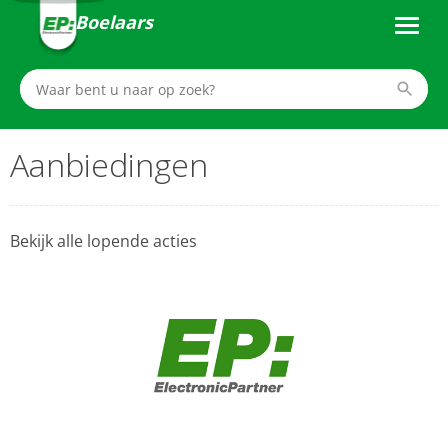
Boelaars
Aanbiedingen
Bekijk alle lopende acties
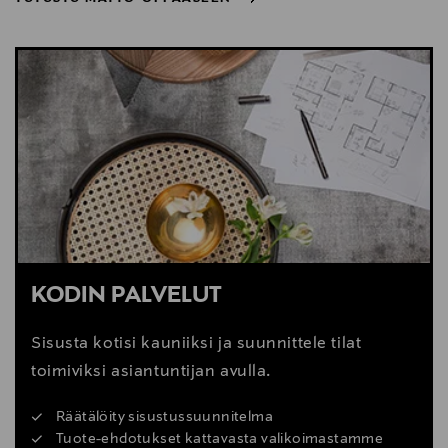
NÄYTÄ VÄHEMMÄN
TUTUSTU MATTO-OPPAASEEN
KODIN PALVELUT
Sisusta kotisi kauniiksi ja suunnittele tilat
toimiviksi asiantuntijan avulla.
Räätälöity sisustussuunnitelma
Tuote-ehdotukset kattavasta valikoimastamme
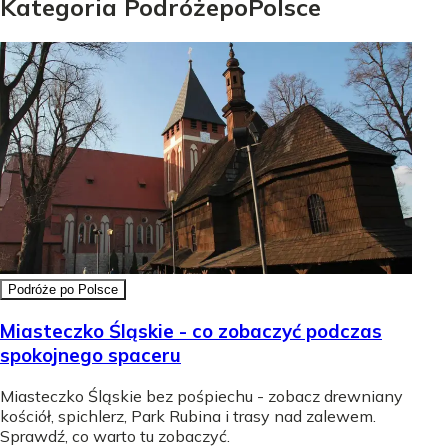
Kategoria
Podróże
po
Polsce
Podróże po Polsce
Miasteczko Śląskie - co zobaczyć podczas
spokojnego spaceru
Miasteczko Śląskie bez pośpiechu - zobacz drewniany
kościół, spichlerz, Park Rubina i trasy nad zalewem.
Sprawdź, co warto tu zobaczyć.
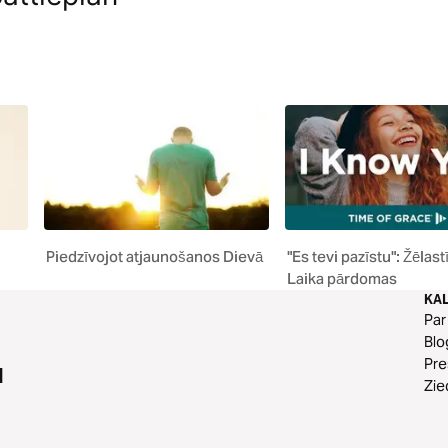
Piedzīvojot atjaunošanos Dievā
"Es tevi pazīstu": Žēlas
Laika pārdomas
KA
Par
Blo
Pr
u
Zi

====================

• [Task objective]: The answer is every line in the data where the word "Śląskie" appears.

• [Reply]:
Miasteczko Śląskie - co zobaczyć podczas
Miasteczko Śląskie bez pośpiechu - zobacz drewniany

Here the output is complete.